++++ Supplied passage

Chris Rolinson G7DDN addresses the question “What is Network Radio and why could it be good for amateur radio?”

 

In the run up to Christmas last year, I started getting a few e-mails from a Portuguese amateur, Duarte CT1EIZ, extolling the virtues of something he was referring to as Network Radios. I visited his website shop to have a look but came away thinking, like most of us, I suspect, “What? They’re just adapted Android smartphones with a PTT button on them. What is the point of that?”

I was nonetheless intrigued because I have always had a suspicion that amateur radio and mobile technology could have a mutually beneficial relationship, if only… After all, just about every person on the planet carries an RF transceiver with them these days!

However, to date, amateur radio has had a difficult relationship with smartphones. Whenever we try to explain our hobby to anyone remotely showing interest, they tend to smile at us (or, worse still, laugh!) and say something along the lines of, “I can do all you describe with this electronic slab in my pocket − what do I need amateur radio for?”

And, let’s be honest, we haven’t been very effective at answering what is a fair question.

 

A Little History

Those of us of a certain age (myself included) can usually point to a ‘magic moment’ when radio touched our lives. For me it was picking up Swiss Radio International on the 31m broadcast band when I was about six. That was it. I was hooked!

But with the demise of shortwave radio, which has resulted in broadcasters (and other users) increasingly moving to online streaming, the nature of radio, and thus the way people experience it, has changed. Arguably, no one under the age of 40 has a radio ‘moment of magic’ similar to the one I describe above anymore.

My stepson’s 18-year-old girlfriend wandered into my shack one day a few years ago and floored me when she asked what the tuning knob on my Elecraft K3 was and what it did. I had never thought that anyone would not know how to tune in a radio signal! It was an eye-opening moment.

It was then I realised that radio to most folk today is either a push-button device or (increasingly) something you stream over the internet. What we as amateurs take for granted is not how most people experience radio any more.

++++++++
++++ Data for analysis

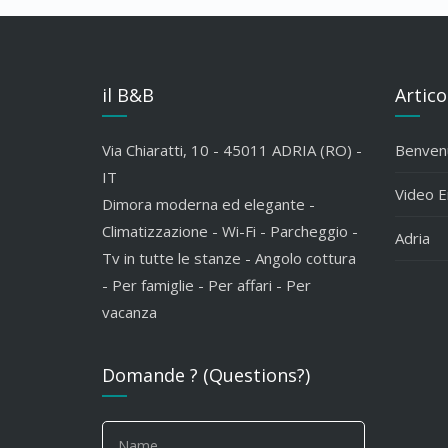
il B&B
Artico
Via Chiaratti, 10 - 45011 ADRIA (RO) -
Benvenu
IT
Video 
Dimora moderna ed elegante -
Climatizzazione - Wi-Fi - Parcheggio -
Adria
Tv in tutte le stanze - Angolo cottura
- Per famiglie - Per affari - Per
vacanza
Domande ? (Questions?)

++++++++
++++ Data for analysis

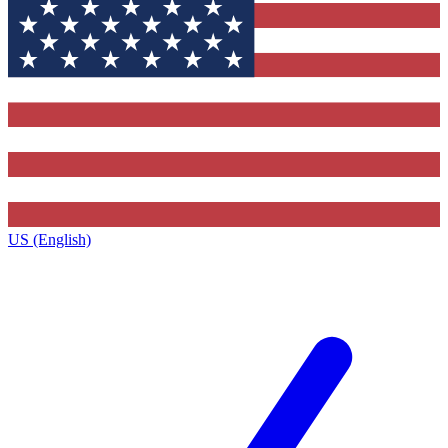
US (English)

++++++++

| What to work on |
1/ In the network radio article, what did the author pick up at about age six?
2/ From the network radio article, extract the passage from "Those of us" to "an eye-opening moment.".
3/ Extend the article on network radio and amateur radio, starting after its last sentence.

| Exercise responses |
1/ Swiss Radio International on the 31m broadcast band.

2/
Those of us of a certain age (myself included) can usually point to a ‘magic moment’ when radio touched our lives. For me it was picking up Swiss Radio International on the 31m broadcast band when I was about six. That was it. I was hooked!

But with the demise of shortwave radio, which has resulted in broadcasters (and other users) increasingly moving to online streaming, the nature of radio, and thus the way people experience it, has changed. Arguably, no one under the age of 40 has a radio ‘moment of magic’ similar to the one I describe above anymore.

My stepson’s 18-year-old girlfriend wandered into my shack one day a few years ago and floored me when she asked what the tuning knob on my Elecraft K3 was and what it did. I had never thought that anyone would not know how to tune in a radio signal! It was an eye-opening moment.

3/
So, if it is difficult for the average under-40 to see that amateur radio has a lot to offer them. Perhaps Network Radios are actually that ‘crossover’ product that could help make us relevant again.

 

What is a Network Radio?

A Network Radio is a radio that uses a Network (obvious really!), thus, by extension, the internet in some form, accessed either via a WiFi or a cellular network.

I have been licensed long enough to know that some may object to this instantaneously by retorting, “Well if doesn’t transmit on an amateur band, it’s not real amateur radio!”

No-one could deny that these devices do not transmit on amateur bands but does that mean it cannot be considered amateur radio in any form whatsoever?

 

A Computer in Your Pocket…

In essence, a Network Radio is a pocket computer with a few add-ons. These devices have been designed from the outset for two-way radio users and the business sector at that.

Sporting the PTT hardware button as the major difference from a ‘normal’ smartphone, they also generally have smaller touchscreens in order to fit the HT form factor. They have very loud speakers for outdoor use and are also extremely rugged to handle. Most people who have played with one are reminded of heavy duty Motorola-style PMR gear. The photo, Fig. 1, shows a couple of popular models.

 

…and All That Implies

And because they are computers with PTT, they add some very useful features to existing amateur radio products.

One of my friends has set up his remote station in Scotland with RemoteRig software. He now uses it with his Inrico T298 Network HT. He controls the radio with his Network Radio’s touchscreen and uses the PTT to send the remote HF radio into transmit.

He can now access his station from pretty much anywhere in the world where there is a WiFi or cellular signal but via what looks like and works like an HT. In effect, he has a 200-mile-long microphone-lead with front panel controls!

 

There’s an App for That!

Almost any Android app can be adapted to work. Echolink has been updated this year to accept a hardware PTT button, so users can now access all kinds of repeaters and nodes from a Network Radio.

More exciting still is the International Radio Network (IRN), set up thanks to the foresight of Foundation Licence holder Gareth M6IGJ. This is a growing online network of amateur radio streams, accessed through an extremely robust voice-over-internet (VoIP) app called Teamspeak 3. It enables RF networks to come together using streaming computer technology so that, for example, I can sit in my house and transmit on my Network Radio, coming out on a repeater in Manchester, New York or Sydney. The RF cross-linking possibilities here are only just beginning to be explored but already there are examples of DMR, Fusion and D-STAR as well as analogue repeater streams coming in and out of the Network.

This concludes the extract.